For those of us curious about where all the C.S.I. Crossing Jordan, and Diagnosis Murder concepts might have come from, why not examine or revisit a retro classic - Quincy, M.E. on Netflix any time. Here's a thumbnail sketch for those who don't know much about the first crime-fighting coroner...
The Quincy character was originally created and written by Lou Shaw and Glen A. Larson. According to a Larson interview conducted by the Archive for American Television, the unsigned script established the lead character to play "a swinging young doctor. Women love him because he's a doctor; unfortunately, they find out that he works with dead bodies. As he only works with dead people, they're not as attracted to him."

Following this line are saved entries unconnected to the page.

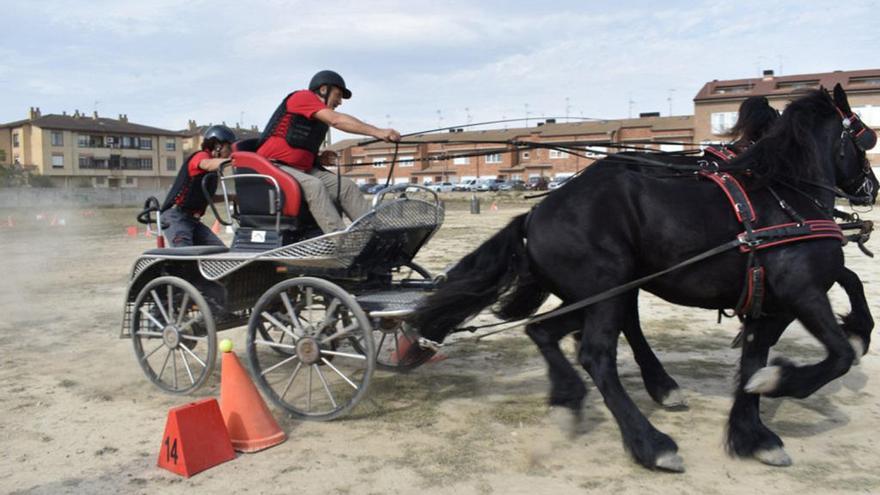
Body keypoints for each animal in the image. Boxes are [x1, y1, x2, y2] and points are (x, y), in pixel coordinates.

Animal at [410, 86, 876, 472]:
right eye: (864, 136)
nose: (870, 187)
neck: (785, 199)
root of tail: (536, 213)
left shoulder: (770, 305)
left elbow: (754, 360)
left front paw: (752, 435)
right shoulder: (802, 292)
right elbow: (837, 354)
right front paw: (786, 379)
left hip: (601, 293)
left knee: (544, 330)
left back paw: (572, 396)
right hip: (606, 291)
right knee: (596, 354)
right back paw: (651, 442)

With this in mind, we see that Quince has a comical side but can also use his understanding of proper crime scene investigative procedure to call attention to contemporary social and societal ills. In fact, actor Jack Klugman has described Quincy as a person to fight injustice and stamp it out wherever it exists. As the grandfather of all future forensic crime drama serials, He represents anyone who knows something is wrong and wants to do something about it!

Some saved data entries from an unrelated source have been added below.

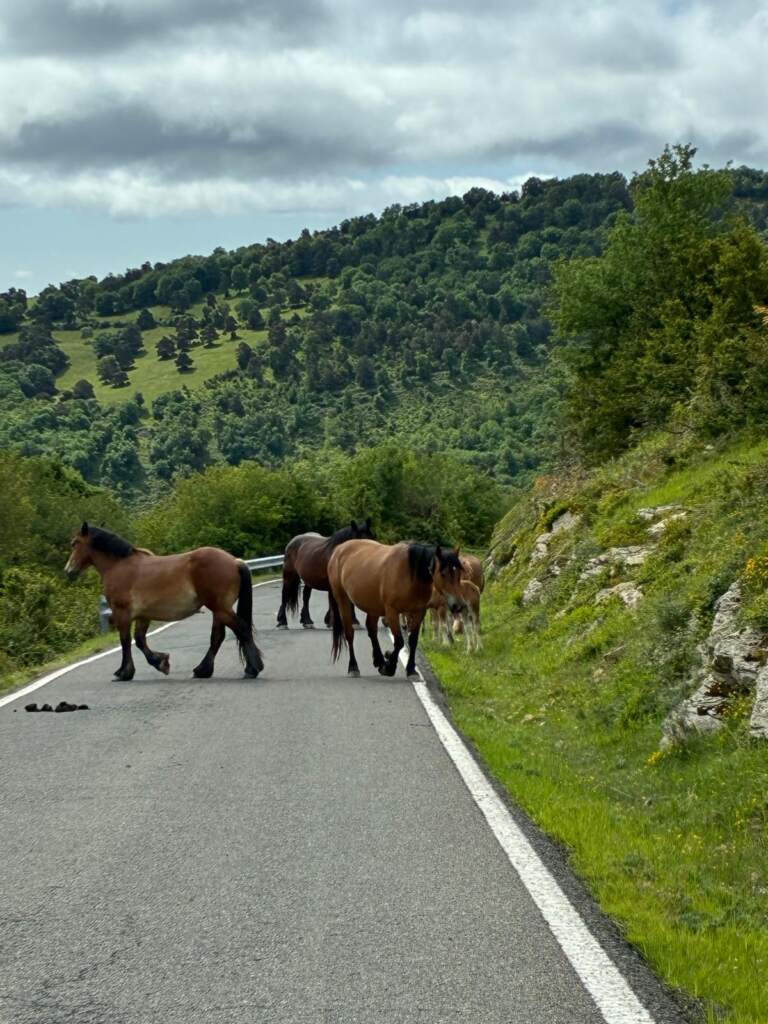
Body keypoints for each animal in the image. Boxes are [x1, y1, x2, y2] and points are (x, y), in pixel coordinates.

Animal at [64, 523, 263, 681]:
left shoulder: (122, 613)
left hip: (220, 608)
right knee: (218, 637)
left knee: (241, 629)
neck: (120, 566)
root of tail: (235, 561)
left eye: (75, 543)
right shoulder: (143, 615)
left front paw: (124, 672)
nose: (68, 571)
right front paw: (161, 662)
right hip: (219, 610)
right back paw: (203, 670)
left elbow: (125, 641)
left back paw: (252, 669)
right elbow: (139, 640)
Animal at [327, 540, 466, 678]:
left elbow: (413, 640)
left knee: (372, 630)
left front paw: (410, 669)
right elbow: (399, 642)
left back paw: (379, 660)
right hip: (343, 600)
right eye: (443, 574)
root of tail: (339, 549)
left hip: (373, 606)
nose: (458, 605)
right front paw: (389, 667)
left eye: (459, 574)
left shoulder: (419, 612)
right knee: (349, 633)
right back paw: (353, 667)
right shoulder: (392, 612)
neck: (410, 572)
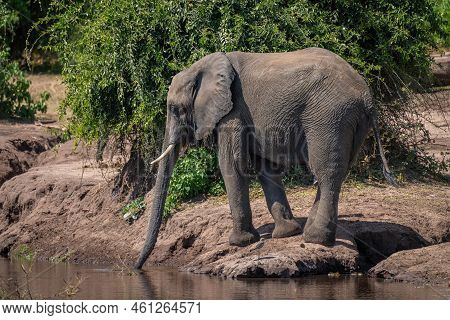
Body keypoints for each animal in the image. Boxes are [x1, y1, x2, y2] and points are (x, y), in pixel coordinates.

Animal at [134, 47, 398, 270]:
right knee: (336, 173)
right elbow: (266, 168)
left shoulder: (233, 111)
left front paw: (240, 242)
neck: (203, 67)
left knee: (326, 172)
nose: (137, 267)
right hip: (351, 122)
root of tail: (366, 96)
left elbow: (232, 166)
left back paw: (316, 239)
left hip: (330, 117)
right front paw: (286, 233)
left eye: (176, 109)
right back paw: (309, 233)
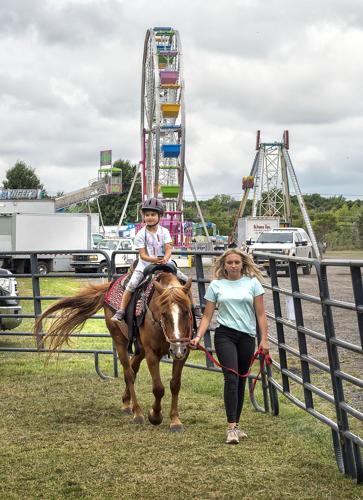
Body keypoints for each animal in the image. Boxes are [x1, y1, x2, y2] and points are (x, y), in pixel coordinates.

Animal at [35, 272, 195, 432]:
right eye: (164, 313)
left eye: (187, 311)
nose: (177, 348)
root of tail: (110, 286)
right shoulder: (152, 354)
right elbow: (158, 388)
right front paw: (155, 416)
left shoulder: (183, 354)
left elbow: (175, 385)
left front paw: (175, 420)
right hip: (120, 341)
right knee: (129, 373)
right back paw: (137, 413)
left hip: (141, 349)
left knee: (133, 368)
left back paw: (126, 403)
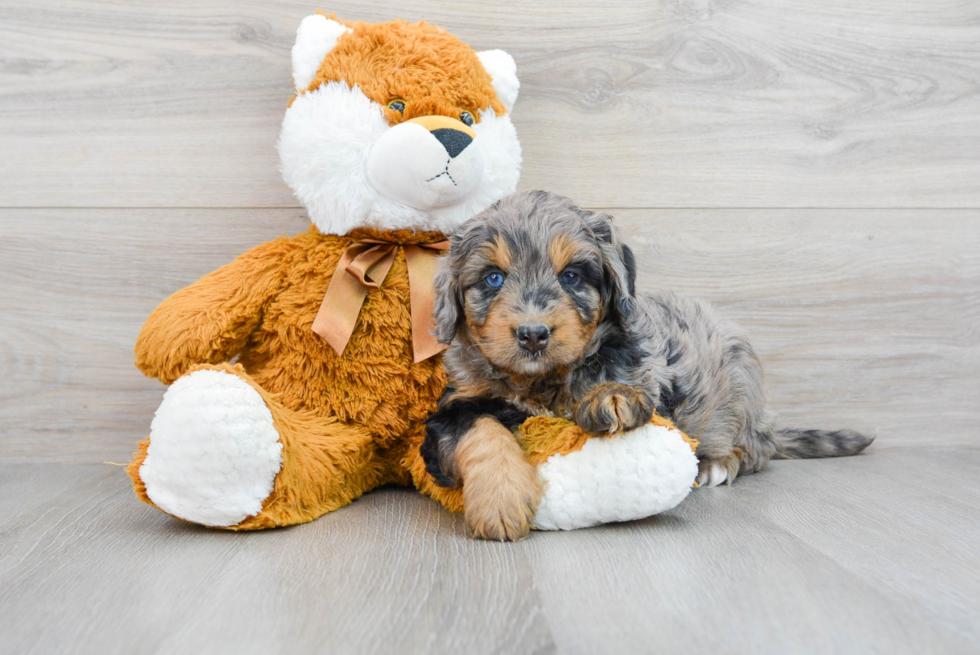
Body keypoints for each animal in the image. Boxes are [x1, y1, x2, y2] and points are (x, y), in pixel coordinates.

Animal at [424, 188, 872, 540]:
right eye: (493, 278)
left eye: (571, 277)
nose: (533, 334)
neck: (541, 382)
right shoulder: (452, 408)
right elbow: (480, 429)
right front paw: (500, 501)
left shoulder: (641, 370)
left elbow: (617, 380)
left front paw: (611, 397)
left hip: (741, 383)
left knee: (755, 449)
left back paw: (718, 464)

Klugman first approached the role from the point of view that Quincy is really two good guys rolled into one - a doctor and a cop. In addition, Quincy is a bit of a muckraker and relies on his formal training in deductive reasoning to ferret out the rights and wrongs of a case. As such, Quince approaches each case with suspicion and each autopsy with the hope of determining what went wrong and why the victim's life tragically came to an end. In the pilot, he comments to another physician, that his training is specialized in paranoia and pathology. Quincy states, I was taught never to trust anything and to disbelieve everything else something in me goes tilt when I see life dead before its time, and I want to do something about it (Pilot episode: Go Fight City Hall - To the Death).

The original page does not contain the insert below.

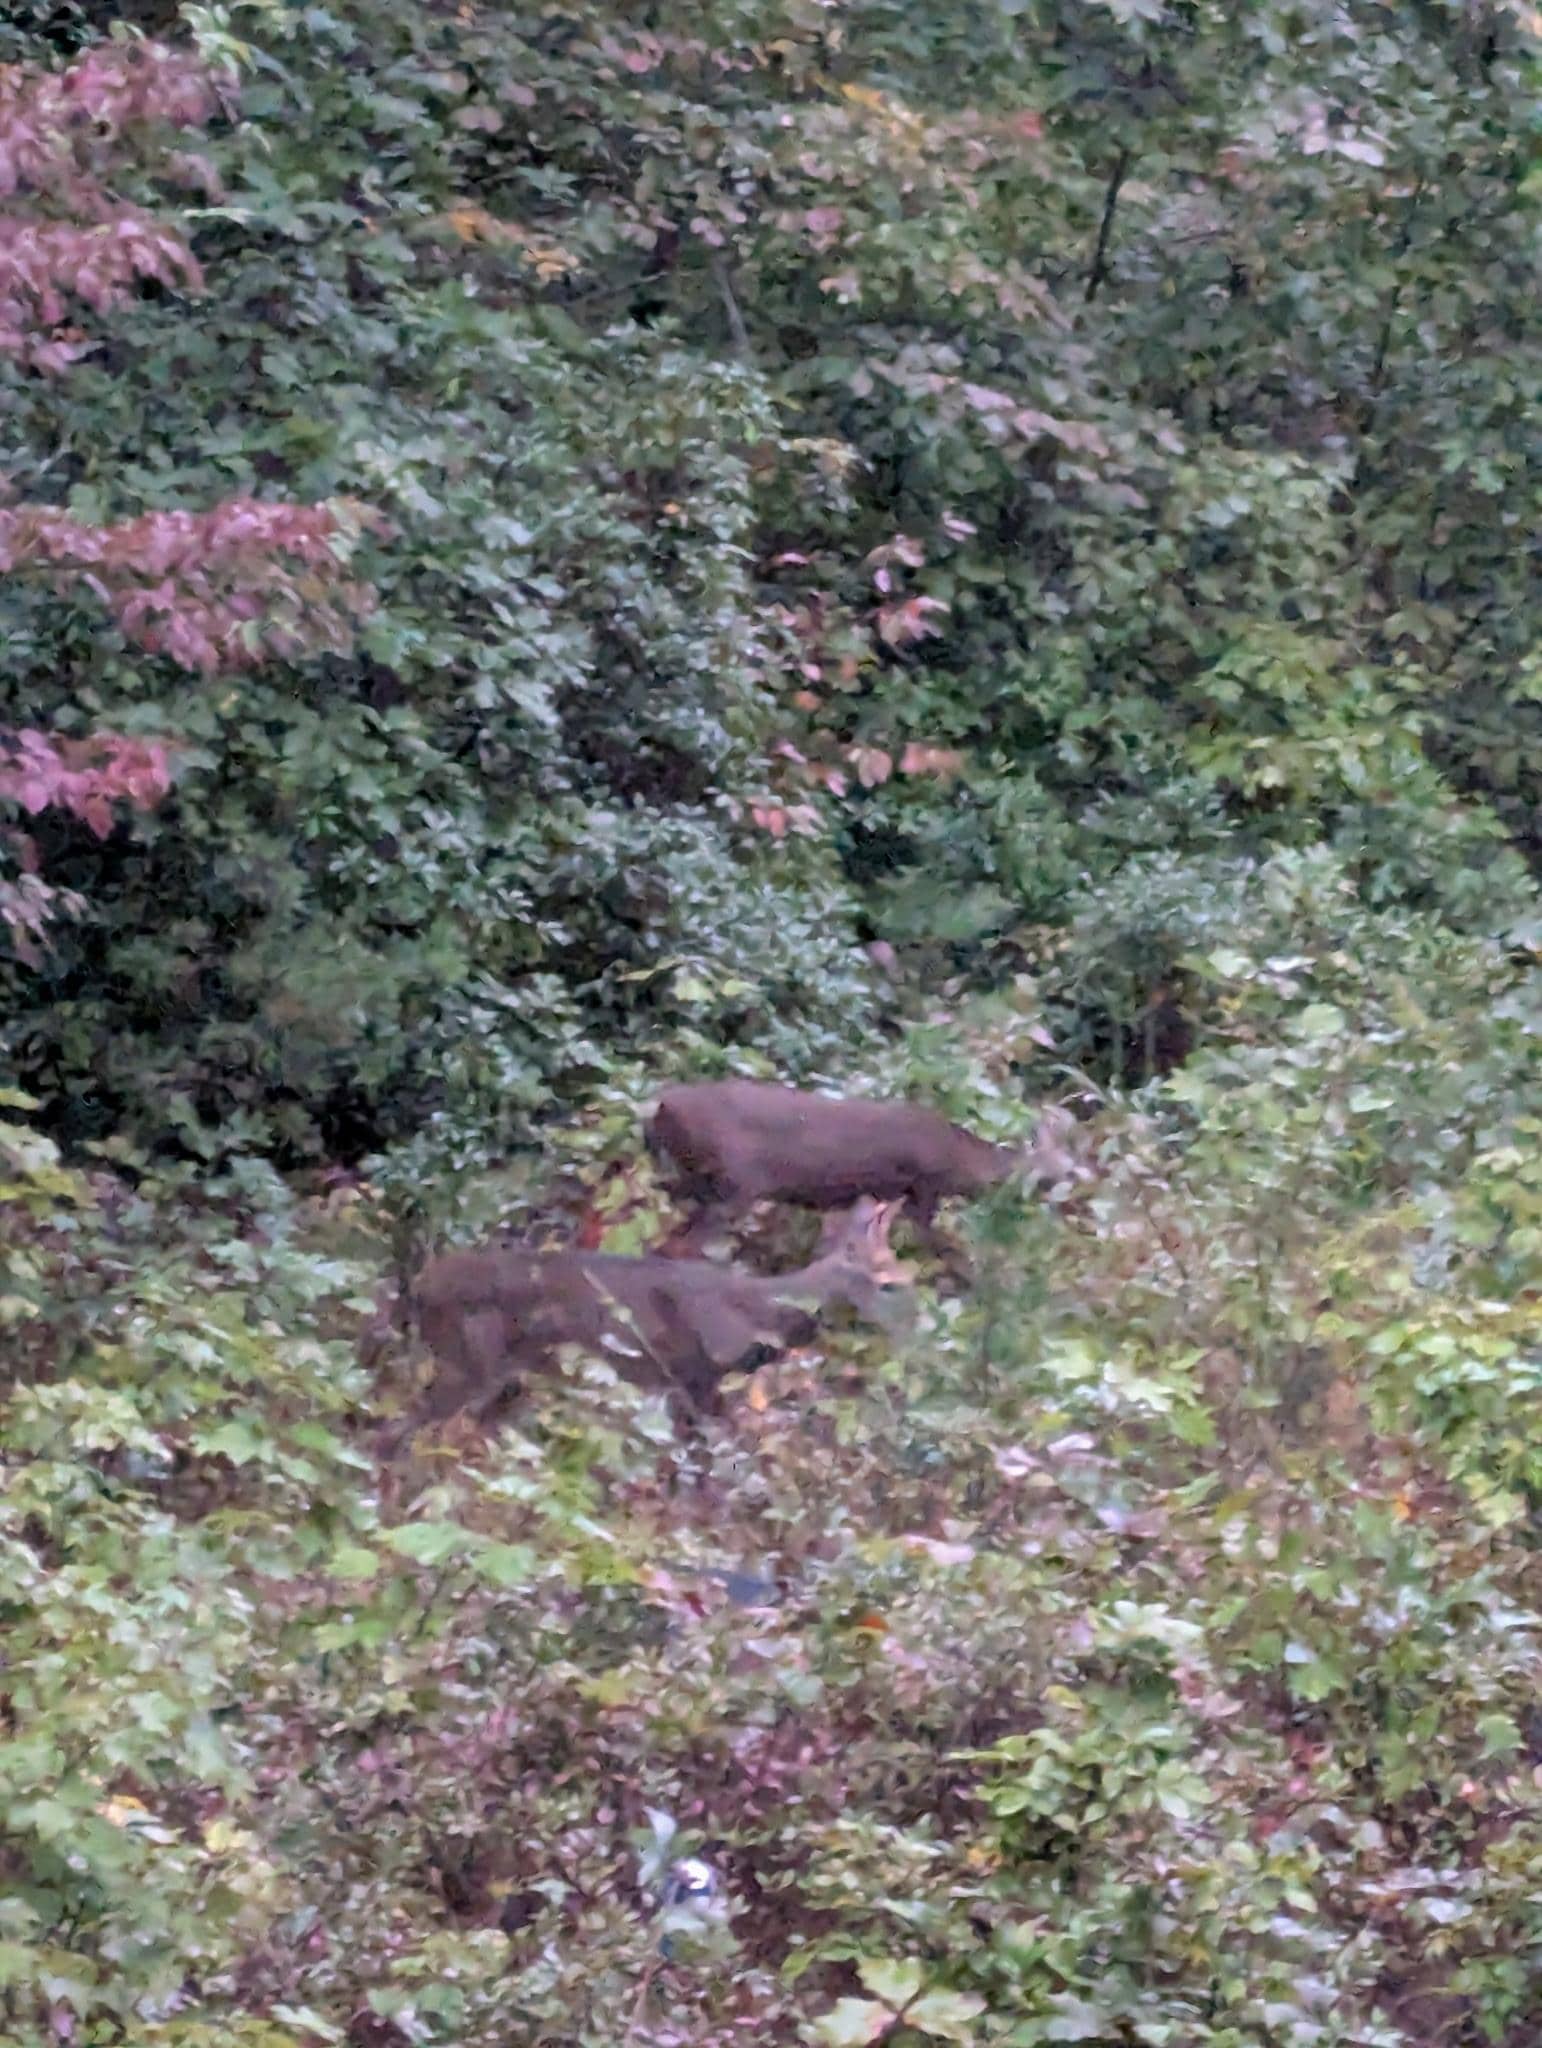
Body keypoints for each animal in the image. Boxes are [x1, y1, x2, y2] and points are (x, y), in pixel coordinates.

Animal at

In addition, the first episode introduces us to his casual girlfriend, Lee Potter. Usually, if Quince is not at the lab, his boat, or Danny's, he can be reached at Lees apartment. In a later episode entitled, Promises to Keep, we learn that Quincy was originally married to a woman named Helen. However, she dies of a brain tumor before the series begins, and this is what leads Quincy to taking a career in forensic pathology. Ironically, actress Anita Gillette plays the role of his wife and returns again as Psychologist Dr. Emily Hanover to marry Quince in the last season of this well-crafted crime-drama television series.